Welfare in the News: Only YOU can (help) Prevent Equine Abuse

In my work, I focus on the transactional aspect of equine law, such as boarding, sale, and shipping contracts/ agreements, labor and immigration law of equine competitors or grooms, land zoning and use for agriculture, and other aspects involved with the financial, business, and liability prevention of the horse world, or civil litigation for when contracts fail (or were never written).

Basically, I participate in almost every area involving horses!
However, I don't pursue suits based on equine welfare.  The reason is two-fold: 1) the prosecution of people who violate equine welfare is criminal law (and I am in civil) and 2) there are a number of animal rights groups, welfare watch groups, pro bono and non-profit organizations, etc. that do rescue abused horses and prosecute violators of welfare laws.

Photo Source: an intriguing new to me photographer, Michael Friberg


However, it should go without saying that even though I don't practice in welfare, I still care deeply for the well-being of horses. 

Los Angeles, CA is a city of extreme wealth (hello Hollywood), but also of extreme deprivation (contributing to the outrageous gang life).  Nevertheless, I am still shocked to disbelief at the horrible suffering of horses in the city.  Click here to read an article on a particular equine abuse case in LA (caution: graphic photo).

That article, and various other recent welfare news stories and blog topics have prompted me to point out some of my opinions on equine welfare issues.

Number One: I believe equine welfare is the responsibility of every horse owner.  If you have a pampered $100K horse in a show barn, you aren't relieved from being aware of welfare issues, and you should not turn a blind eye to the overpopulation problem in the U.S.  If you see abuse, report it.  If you think a horse isn't going to the right home, prevent it. (And don't forget abuse comes in many forms: while malnourishment is frequently in the news, it is also abuse to subject horses to cruel and unlawful training techniques.)

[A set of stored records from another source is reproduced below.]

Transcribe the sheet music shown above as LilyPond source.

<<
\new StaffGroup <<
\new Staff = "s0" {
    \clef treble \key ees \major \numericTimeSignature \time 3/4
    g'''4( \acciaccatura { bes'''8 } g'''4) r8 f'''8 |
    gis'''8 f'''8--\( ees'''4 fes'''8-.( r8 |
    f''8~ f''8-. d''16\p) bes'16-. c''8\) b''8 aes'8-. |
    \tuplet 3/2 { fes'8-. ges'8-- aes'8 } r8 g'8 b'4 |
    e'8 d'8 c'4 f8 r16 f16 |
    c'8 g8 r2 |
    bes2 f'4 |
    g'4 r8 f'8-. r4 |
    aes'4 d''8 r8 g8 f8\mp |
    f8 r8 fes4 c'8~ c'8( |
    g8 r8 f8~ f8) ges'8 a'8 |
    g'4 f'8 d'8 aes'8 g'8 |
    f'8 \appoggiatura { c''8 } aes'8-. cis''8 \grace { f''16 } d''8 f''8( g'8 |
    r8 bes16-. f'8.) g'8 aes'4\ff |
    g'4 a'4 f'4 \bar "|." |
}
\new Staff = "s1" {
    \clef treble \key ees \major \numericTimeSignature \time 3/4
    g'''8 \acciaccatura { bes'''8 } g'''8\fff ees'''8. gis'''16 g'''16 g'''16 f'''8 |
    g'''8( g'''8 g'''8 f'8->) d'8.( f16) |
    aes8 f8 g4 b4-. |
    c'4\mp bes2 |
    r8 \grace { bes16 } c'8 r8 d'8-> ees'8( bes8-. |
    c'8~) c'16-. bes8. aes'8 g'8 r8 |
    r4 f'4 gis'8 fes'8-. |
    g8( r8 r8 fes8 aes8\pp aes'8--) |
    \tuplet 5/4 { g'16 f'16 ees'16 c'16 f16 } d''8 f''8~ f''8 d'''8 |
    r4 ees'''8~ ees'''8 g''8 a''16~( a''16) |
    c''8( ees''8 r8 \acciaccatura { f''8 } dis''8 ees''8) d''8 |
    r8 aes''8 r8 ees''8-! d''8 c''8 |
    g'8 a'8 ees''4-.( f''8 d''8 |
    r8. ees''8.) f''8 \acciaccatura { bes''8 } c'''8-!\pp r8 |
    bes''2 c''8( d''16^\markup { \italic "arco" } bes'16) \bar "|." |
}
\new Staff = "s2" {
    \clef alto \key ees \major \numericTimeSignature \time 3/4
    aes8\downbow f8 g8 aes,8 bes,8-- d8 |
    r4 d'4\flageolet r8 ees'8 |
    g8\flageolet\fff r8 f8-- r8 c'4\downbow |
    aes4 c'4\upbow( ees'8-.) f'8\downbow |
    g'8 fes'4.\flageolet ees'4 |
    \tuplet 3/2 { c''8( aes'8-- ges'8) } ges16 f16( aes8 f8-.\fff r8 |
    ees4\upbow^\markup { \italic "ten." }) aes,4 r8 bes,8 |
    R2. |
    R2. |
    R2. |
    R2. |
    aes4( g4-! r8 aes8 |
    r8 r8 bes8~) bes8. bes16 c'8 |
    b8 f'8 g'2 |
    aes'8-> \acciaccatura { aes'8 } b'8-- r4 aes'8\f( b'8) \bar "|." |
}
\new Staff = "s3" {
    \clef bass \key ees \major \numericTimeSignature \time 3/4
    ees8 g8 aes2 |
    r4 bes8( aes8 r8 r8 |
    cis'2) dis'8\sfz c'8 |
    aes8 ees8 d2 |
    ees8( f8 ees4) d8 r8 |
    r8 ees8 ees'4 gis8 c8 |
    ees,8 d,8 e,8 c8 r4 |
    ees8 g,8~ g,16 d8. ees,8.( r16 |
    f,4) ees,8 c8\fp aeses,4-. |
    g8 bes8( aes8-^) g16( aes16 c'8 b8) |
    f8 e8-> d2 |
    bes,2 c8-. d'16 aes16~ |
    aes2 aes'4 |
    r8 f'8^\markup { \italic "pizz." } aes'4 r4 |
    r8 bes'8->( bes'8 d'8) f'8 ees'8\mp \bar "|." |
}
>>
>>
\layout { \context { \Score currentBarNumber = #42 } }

Number Two: I commend inventive and progressive rescue and rehabilitative programs.  I really love the programs where prison inmates are asked to care for and rehabilitate a horse; I think that is such a win-win situation.  Read this recent article on a newly opened equine program at a women's facility, here.

Number Three: I believe it is necessary to have laws on the state books that punish animal abusers, and also laws that provide for enforcement of those laws.  (See here for Nevada's recently passed "Cooney Law" that elevates animal abuse from a misdemeanor to a felony.  Scroll down until you see a picture of "Cooney" the dog.)

Number Four: be open minded.  Some people think rounding up wild mustangs is in the mustangs' best interest, and some think wild mustangs shouldn't ever be touched.  Some think that allowing horses to pull carriages is abuse, and others think that without a job, you are signing a horse's death warrant.  Celebrate the common ground: you both have horses' best interests at heart.  I am always so disappointed to see the dissension, rancor, and aggressiveness between horse people who really all just love and want the best for horses.  Find ways to share your points of view and move forward towards a solution, rather than get stuck debating the problem.

As I always say when it comes to anything with horses: prevention is key.  I'd rather prevent a horse from being abused than rescuing and rehabilitating it later.
 Sometimes horse abuse is not intentional, it just arises from a lack of knowledge and education. 
Everyone needs to know what training techniques are safe and acceptable, and which are not.  
Everyone needs to know where to take a horse, or the resources available, when one can no longer can afford clean and sufficient roughage and nutrition.

What do you think of my points of view in Numbers 1-4?
Do you think creating criminal laws is the best prevention, or through education and resources? (And if you think education and resources, do you think the government or non-profits/ individuals could serve that need?)